[Provided data]

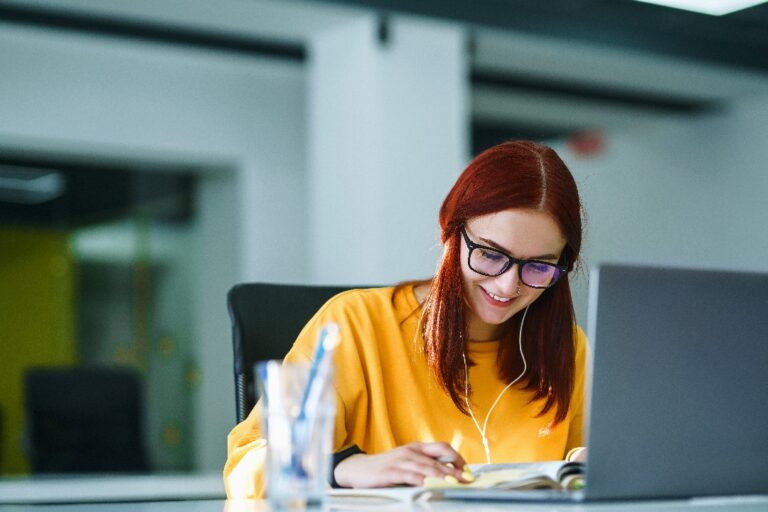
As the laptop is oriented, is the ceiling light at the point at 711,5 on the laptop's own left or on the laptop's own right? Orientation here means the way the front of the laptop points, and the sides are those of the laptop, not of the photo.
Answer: on the laptop's own right

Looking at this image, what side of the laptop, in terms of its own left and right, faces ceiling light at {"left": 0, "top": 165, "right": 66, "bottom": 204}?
front

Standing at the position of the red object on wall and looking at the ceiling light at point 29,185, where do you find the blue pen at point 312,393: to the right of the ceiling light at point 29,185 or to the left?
left

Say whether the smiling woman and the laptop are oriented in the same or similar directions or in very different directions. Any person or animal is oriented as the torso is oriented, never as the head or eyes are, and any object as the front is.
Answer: very different directions

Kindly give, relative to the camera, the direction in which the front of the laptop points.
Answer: facing away from the viewer and to the left of the viewer

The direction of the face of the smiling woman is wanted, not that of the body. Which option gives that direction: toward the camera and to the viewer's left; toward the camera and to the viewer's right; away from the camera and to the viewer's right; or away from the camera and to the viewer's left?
toward the camera and to the viewer's left

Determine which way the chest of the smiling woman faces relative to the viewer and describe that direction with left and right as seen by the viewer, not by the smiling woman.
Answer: facing the viewer and to the right of the viewer

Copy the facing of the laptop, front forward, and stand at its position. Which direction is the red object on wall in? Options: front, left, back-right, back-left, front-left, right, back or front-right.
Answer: front-right

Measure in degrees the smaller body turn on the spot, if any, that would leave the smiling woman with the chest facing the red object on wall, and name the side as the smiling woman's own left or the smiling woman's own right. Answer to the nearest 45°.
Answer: approximately 135° to the smiling woman's own left
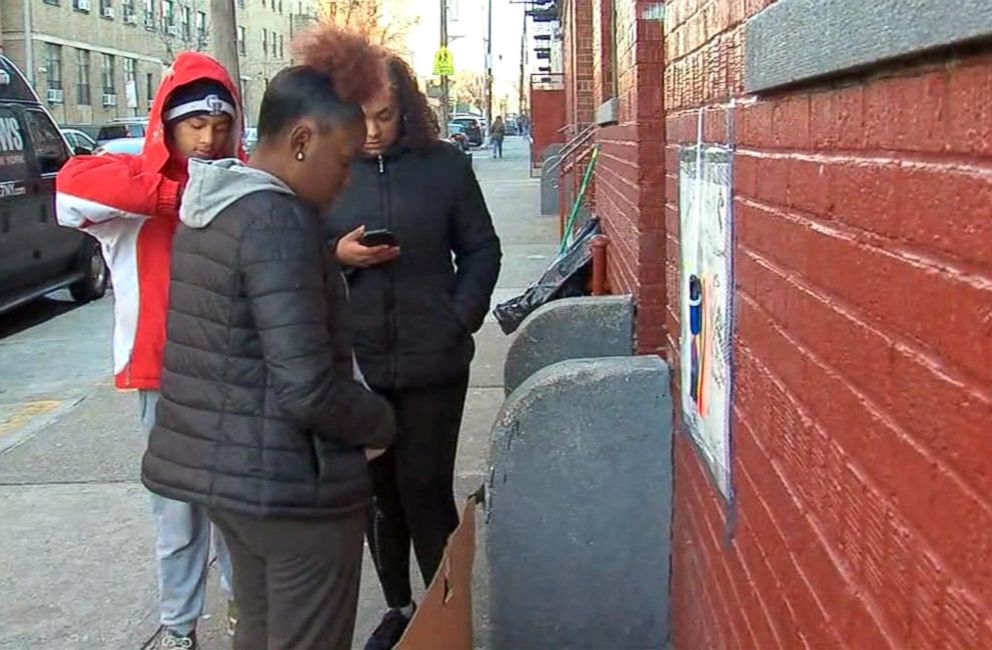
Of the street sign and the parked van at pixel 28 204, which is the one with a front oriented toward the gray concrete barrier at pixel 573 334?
the street sign

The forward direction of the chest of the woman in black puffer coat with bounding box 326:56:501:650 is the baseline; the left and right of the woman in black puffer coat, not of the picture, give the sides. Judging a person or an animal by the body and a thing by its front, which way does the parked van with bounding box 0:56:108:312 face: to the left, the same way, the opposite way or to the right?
the opposite way

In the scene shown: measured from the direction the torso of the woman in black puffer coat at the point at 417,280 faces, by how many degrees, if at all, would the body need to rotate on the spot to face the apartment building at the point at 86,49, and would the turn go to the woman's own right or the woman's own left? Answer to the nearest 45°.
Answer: approximately 135° to the woman's own right

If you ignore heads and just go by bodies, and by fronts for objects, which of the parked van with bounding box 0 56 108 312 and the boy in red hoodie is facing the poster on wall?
the boy in red hoodie

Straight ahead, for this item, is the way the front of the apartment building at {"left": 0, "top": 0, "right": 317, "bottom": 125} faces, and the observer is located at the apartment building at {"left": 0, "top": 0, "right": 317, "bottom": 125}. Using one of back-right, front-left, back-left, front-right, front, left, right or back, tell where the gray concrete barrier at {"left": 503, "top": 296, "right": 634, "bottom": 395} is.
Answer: front-right

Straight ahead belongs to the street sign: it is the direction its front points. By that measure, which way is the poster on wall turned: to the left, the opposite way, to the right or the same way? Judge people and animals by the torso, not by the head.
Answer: to the right

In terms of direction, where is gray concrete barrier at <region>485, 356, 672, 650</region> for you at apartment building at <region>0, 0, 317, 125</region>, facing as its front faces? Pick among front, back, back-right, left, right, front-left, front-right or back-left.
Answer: front-right

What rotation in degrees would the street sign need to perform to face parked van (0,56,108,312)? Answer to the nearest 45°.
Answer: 0° — it already faces it

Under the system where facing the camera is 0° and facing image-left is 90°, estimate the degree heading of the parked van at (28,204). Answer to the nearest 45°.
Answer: approximately 225°

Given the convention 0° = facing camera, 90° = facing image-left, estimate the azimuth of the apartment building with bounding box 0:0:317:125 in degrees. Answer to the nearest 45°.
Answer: approximately 315°

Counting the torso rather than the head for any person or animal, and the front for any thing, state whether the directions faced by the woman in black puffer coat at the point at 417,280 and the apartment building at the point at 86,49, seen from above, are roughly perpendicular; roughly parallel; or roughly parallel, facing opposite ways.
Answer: roughly perpendicular

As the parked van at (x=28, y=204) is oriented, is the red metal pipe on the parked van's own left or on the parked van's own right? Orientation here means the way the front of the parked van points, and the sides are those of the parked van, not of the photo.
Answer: on the parked van's own right

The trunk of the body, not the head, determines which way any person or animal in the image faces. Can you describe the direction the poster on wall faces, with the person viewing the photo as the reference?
facing to the left of the viewer
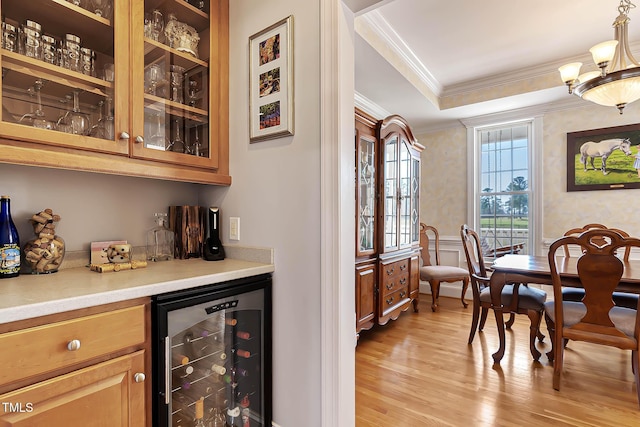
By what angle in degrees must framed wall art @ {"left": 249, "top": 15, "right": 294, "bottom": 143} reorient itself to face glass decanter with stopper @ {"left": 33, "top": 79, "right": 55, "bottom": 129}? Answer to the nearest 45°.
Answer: approximately 45° to its right

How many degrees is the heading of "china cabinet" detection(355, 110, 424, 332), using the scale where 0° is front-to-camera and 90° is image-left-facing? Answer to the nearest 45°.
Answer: approximately 315°

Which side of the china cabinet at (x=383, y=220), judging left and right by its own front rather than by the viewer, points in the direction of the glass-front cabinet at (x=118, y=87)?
right

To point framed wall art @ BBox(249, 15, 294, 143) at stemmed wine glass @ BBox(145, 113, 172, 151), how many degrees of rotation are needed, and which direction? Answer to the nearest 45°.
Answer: approximately 45° to its right

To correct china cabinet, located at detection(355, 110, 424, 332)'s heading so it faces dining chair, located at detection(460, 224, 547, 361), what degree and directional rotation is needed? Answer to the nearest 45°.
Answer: approximately 45° to its left

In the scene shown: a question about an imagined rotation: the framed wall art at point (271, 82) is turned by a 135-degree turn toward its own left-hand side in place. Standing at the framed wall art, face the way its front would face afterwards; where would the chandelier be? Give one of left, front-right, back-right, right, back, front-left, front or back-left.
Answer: front
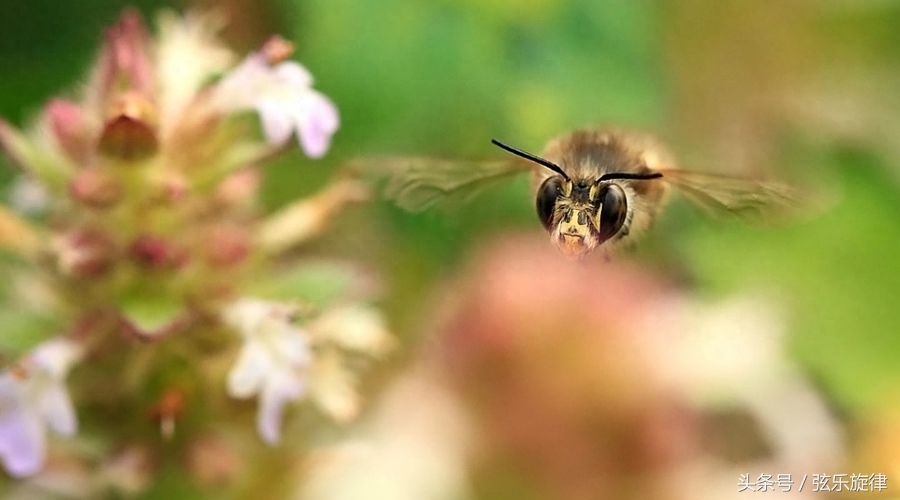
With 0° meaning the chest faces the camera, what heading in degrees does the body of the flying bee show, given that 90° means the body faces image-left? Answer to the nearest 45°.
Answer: approximately 0°
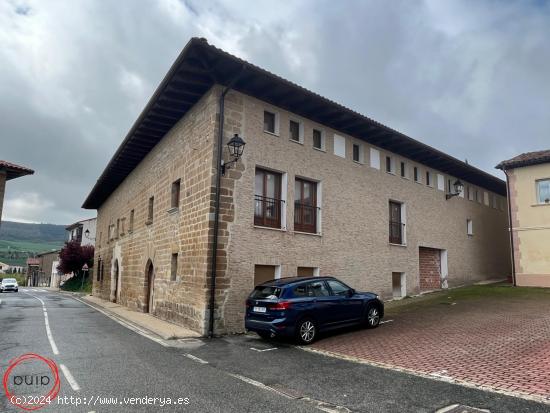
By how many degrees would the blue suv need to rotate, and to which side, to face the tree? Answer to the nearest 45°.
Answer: approximately 90° to its left

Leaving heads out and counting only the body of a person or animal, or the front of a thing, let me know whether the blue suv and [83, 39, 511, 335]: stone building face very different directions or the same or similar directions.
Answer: very different directions

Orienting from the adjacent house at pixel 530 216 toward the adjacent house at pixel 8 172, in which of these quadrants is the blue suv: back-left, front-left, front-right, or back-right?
front-left

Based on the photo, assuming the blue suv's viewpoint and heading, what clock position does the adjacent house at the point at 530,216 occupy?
The adjacent house is roughly at 12 o'clock from the blue suv.

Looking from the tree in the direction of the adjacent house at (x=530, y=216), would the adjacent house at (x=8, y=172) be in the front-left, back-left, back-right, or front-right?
front-right

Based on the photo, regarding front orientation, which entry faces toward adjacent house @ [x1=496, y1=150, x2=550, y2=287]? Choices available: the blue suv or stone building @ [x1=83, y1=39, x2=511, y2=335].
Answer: the blue suv

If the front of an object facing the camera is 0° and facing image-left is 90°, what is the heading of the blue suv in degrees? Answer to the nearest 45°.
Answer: approximately 225°
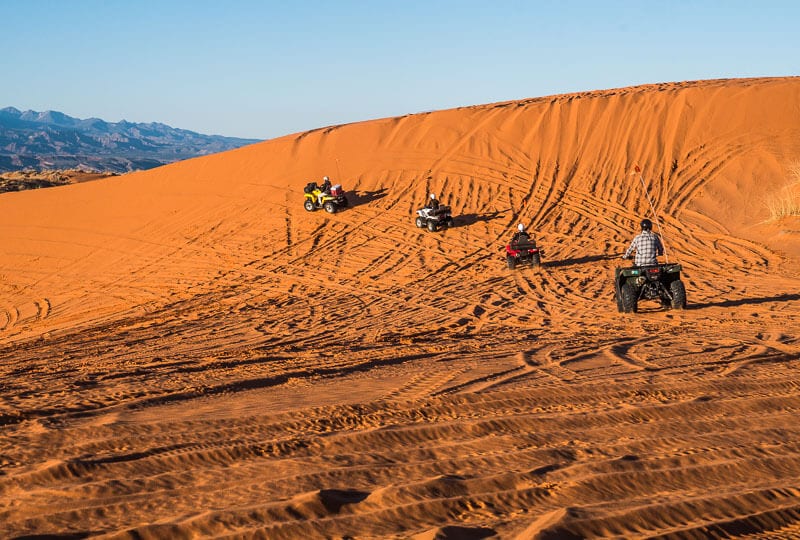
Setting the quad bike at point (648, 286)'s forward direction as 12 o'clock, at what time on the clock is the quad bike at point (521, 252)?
the quad bike at point (521, 252) is roughly at 11 o'clock from the quad bike at point (648, 286).

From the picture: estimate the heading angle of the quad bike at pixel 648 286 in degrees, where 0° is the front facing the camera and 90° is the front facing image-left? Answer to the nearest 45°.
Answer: approximately 180°

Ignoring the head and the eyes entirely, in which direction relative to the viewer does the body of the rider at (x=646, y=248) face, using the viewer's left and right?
facing away from the viewer

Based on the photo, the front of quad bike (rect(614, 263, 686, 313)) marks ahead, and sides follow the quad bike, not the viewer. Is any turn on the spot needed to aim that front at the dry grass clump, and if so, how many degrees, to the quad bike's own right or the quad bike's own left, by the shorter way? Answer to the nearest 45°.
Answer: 0° — it already faces it
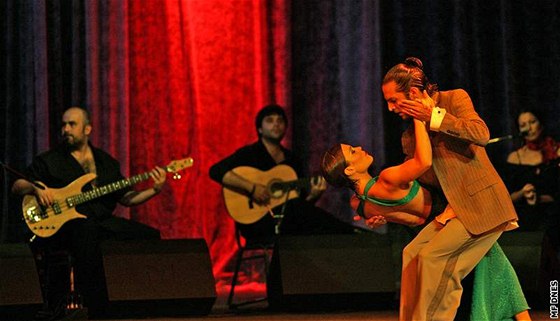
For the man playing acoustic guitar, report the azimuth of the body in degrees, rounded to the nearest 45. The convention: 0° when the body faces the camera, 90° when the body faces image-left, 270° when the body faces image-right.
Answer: approximately 315°

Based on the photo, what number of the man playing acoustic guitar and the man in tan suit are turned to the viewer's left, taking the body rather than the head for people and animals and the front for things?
1

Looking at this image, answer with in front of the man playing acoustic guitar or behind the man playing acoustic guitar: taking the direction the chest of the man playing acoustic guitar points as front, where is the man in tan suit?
in front

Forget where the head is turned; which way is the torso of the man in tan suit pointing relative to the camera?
to the viewer's left

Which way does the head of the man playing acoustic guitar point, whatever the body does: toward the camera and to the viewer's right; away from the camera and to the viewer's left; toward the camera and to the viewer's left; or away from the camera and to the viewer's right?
toward the camera and to the viewer's right

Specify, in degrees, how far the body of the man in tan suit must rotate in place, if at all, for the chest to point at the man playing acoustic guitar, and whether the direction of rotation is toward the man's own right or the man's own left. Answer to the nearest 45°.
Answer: approximately 45° to the man's own right
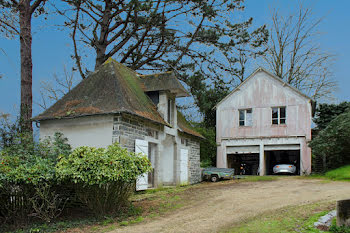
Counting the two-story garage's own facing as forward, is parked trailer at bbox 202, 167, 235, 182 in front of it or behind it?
in front

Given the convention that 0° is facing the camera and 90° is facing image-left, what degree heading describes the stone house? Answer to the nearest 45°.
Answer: approximately 315°

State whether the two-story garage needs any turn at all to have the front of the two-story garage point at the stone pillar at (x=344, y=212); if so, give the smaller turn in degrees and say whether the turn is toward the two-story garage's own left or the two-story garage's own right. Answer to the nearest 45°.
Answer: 0° — it already faces it

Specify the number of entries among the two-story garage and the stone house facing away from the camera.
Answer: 0

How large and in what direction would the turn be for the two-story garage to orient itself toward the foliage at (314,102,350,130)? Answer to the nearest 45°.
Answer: approximately 135° to its left

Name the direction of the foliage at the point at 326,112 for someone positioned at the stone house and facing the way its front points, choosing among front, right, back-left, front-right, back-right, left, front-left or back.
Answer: left

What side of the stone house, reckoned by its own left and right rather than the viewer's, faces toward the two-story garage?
left

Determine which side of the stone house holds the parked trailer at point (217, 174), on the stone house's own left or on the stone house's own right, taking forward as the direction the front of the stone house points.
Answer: on the stone house's own left

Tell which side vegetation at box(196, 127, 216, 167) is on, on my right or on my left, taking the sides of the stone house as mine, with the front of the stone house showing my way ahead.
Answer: on my left

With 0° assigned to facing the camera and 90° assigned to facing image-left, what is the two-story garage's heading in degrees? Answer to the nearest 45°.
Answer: approximately 0°

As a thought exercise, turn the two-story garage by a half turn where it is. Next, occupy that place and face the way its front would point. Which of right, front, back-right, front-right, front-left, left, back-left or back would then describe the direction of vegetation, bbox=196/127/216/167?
left

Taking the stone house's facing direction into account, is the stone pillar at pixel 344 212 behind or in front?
in front
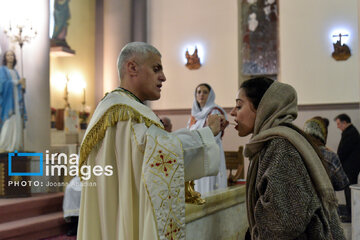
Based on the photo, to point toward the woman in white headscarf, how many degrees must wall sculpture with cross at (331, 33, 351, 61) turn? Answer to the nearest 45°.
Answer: approximately 45° to its right

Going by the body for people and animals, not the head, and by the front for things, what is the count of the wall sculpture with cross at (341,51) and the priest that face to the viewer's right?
1

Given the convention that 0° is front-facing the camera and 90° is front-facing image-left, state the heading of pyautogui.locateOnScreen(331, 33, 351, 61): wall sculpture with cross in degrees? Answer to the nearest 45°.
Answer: approximately 0°

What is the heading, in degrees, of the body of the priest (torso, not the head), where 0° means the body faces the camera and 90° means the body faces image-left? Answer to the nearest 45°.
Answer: approximately 270°

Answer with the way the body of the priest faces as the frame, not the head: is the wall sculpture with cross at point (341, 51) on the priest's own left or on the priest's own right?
on the priest's own left

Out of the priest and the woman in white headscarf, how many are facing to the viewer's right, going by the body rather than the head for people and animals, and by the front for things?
1

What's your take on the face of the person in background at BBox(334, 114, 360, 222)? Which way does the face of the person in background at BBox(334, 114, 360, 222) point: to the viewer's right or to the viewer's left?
to the viewer's left

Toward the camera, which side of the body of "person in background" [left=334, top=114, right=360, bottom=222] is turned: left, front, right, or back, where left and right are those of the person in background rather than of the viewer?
left

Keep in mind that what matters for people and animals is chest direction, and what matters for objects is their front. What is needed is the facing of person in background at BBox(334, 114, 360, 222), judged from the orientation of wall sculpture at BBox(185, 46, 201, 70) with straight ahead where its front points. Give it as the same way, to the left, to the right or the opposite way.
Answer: to the right

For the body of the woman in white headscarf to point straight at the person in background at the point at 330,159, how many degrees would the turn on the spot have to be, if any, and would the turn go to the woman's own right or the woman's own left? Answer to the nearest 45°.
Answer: approximately 90° to the woman's own left
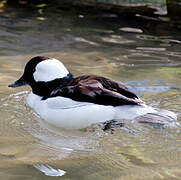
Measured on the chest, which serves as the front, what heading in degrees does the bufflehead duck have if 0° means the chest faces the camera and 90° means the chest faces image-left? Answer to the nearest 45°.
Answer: approximately 90°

[Exercise] How many of the lines above contain the string "hoodie", matching case exactly? Reply with the number alone.

[Solution to this task] 2